Entries taken from a collection
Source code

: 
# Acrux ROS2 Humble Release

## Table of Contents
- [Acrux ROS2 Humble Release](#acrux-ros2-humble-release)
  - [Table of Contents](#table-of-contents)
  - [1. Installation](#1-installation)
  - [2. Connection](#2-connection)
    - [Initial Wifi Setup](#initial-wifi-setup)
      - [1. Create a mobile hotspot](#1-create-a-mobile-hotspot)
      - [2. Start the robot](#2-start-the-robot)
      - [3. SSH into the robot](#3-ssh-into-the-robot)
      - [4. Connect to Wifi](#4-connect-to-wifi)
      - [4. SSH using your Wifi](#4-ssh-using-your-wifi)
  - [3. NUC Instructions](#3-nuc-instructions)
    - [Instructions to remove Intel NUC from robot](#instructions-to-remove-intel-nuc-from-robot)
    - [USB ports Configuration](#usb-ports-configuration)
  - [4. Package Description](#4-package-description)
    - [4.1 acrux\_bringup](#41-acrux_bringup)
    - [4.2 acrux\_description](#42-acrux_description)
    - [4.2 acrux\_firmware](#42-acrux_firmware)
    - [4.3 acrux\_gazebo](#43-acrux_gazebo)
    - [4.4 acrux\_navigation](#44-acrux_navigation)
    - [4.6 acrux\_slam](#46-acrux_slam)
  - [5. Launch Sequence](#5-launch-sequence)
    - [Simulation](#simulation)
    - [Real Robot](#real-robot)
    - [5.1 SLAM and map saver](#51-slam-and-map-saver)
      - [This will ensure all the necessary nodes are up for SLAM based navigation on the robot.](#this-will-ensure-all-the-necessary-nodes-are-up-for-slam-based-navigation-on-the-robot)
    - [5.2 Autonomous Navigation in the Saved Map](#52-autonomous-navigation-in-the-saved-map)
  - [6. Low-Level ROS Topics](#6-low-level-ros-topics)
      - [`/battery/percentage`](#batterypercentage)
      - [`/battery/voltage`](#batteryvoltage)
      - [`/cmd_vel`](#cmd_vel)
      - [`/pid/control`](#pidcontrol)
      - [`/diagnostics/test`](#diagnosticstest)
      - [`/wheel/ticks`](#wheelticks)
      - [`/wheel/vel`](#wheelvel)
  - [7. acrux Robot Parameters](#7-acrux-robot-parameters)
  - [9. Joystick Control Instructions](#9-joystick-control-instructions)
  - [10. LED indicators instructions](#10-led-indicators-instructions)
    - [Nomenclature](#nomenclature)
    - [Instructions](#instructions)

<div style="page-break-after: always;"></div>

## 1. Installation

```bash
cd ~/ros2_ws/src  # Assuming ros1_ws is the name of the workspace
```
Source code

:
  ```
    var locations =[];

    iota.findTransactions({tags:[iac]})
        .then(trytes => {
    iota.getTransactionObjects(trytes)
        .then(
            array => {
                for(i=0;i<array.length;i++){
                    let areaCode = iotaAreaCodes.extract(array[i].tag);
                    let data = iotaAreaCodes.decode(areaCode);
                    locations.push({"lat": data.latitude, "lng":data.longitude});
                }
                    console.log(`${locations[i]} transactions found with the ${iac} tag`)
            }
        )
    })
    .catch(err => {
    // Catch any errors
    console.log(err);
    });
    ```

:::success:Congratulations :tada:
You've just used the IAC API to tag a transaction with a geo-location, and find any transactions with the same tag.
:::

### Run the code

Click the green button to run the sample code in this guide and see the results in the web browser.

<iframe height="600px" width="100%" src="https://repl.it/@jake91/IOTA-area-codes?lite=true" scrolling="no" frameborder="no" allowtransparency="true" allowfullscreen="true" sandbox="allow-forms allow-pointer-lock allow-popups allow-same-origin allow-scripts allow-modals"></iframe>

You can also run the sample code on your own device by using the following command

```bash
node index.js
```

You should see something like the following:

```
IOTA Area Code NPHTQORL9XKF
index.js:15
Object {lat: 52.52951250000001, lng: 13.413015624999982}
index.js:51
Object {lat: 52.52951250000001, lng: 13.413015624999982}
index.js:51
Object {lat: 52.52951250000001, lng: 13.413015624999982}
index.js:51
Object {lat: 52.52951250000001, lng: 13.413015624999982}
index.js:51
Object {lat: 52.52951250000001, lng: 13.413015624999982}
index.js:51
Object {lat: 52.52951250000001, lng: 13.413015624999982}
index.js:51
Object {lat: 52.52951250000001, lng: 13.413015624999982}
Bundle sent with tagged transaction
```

What the task requires ▸ Restate the records, all of them, precisely as written.

Response ▸
Source code

: 
# Acrux ROS2 Humble Release

## Table of Contents
- [Acrux ROS2 Humble Release](#acrux-ros2-humble-release)
  - [Table of Contents](#table-of-contents)
  - [1. Installation](#1-installation)
  - [2. Connection](#2-connection)
    - [Initial Wifi Setup](#initial-wifi-setup)
      - [1. Create a mobile hotspot](#1-create-a-mobile-hotspot)
      - [2. Start the robot](#2-start-the-robot)
      - [3. SSH into the robot](#3-ssh-into-the-robot)
      - [4. Connect to Wifi](#4-connect-to-wifi)
      - [4. SSH using your Wifi](#4-ssh-using-your-wifi)
  - [3. NUC Instructions](#3-nuc-instructions)
    - [Instructions to remove Intel NUC from robot](#instructions-to-remove-intel-nuc-from-robot)
    - [USB ports Configuration](#usb-ports-configuration)
  - [4. Package Description](#4-package-description)
    - [4.1 acrux\_bringup](#41-acrux_bringup)
    - [4.2 acrux\_description](#42-acrux_description)
    - [4.2 acrux\_firmware](#42-acrux_firmware)
    - [4.3 acrux\_gazebo](#43-acrux_gazebo)
    - [4.4 acrux\_navigation](#44-acrux_navigation)
    - [4.6 acrux\_slam](#46-acrux_slam)
  - [5. Launch Sequence](#5-launch-sequence)
    - [Simulation](#simulation)
    - [Real Robot](#real-robot)
    - [5.1 SLAM and map saver](#51-slam-and-map-saver)
      - [This will ensure all the necessary nodes are up for SLAM based navigation on the robot.](#this-will-ensure-all-the-necessary-nodes-are-up-for-slam-based-navigation-on-the-robot)
    - [5.2 Autonomous Navigation in the Saved Map](#52-autonomous-navigation-in-the-saved-map)
  - [6. Low-Level ROS Topics](#6-low-level-ros-topics)
      - [`/battery/percentage`](#batterypercentage)
      - [`/battery/voltage`](#batteryvoltage)
      - [`/cmd_vel`](#cmd_vel)
      - [`/pid/control`](#pidcontrol)
      - [`/diagnostics/test`](#diagnosticstest)
      - [`/wheel/ticks`](#wheelticks)
      - [`/wheel/vel`](#wheelvel)
  - [7. acrux Robot Parameters](#7-acrux-robot-parameters)
  - [9. Joystick Control Instructions](#9-joystick-control-instructions)
  - [10. LED indicators instructions](#10-led-indicators-instructions)
    - [Nomenclature](#nomenclature)
    - [Instructions](#instructions)

<div style="page-break-after: always;"></div>

## 1. Installation

```bash
cd ~/ros2_ws/src  # Assuming ros1_ws is the name of the workspace
```
Source code

:
  ```
    var locations =[];

    iota.findTransactions({tags:[iac]})
        .then(trytes => {
    iota.getTransactionObjects(trytes)
        .then(
            array => {
                for(i=0;i<array.length;i++){
                    let areaCode = iotaAreaCodes.extract(array[i].tag);
                    let data = iotaAreaCodes.decode(areaCode);
                    locations.push({"lat": data.latitude, "lng":data.longitude});
                }
                    console.log(`${locations[i]} transactions found with the ${iac} tag`)
            }
        )
    })
    .catch(err => {
    // Catch any errors
    console.log(err);
    });
    ```

:::success:Congratulations :tada:
You've just used the IAC API to tag a transaction with a geo-location, and find any transactions with the same tag.
:::

### Run the code

Click the green button to run the sample code in this guide and see the results in the web browser.

<iframe height="600px" width="100%" src="https://repl.it/@jake91/IOTA-area-codes?lite=true" scrolling="no" frameborder="no" allowtransparency="true" allowfullscreen="true" sandbox="allow-forms allow-pointer-lock allow-popups allow-same-origin allow-scripts allow-modals"></iframe>

You can also run the sample code on your own device by using the following command

```bash
node index.js
```

You should see something like the following:

```
IOTA Area Code NPHTQORL9XKF
index.js:15
Object {lat: 52.52951250000001, lng: 13.413015624999982}
index.js:51
Object {lat: 52.52951250000001, lng: 13.413015624999982}
index.js:51
Object {lat: 52.52951250000001, lng: 13.413015624999982}
index.js:51
Object {lat: 52.52951250000001, lng: 13.413015624999982}
index.js:51
Object {lat: 52.52951250000001, lng: 13.413015624999982}
index.js:51
Object {lat: 52.52951250000001, lng: 13.413015624999982}
index.js:51
Object {lat: 52.52951250000001, lng: 13.413015624999982}
Bundle sent with tagged transaction
```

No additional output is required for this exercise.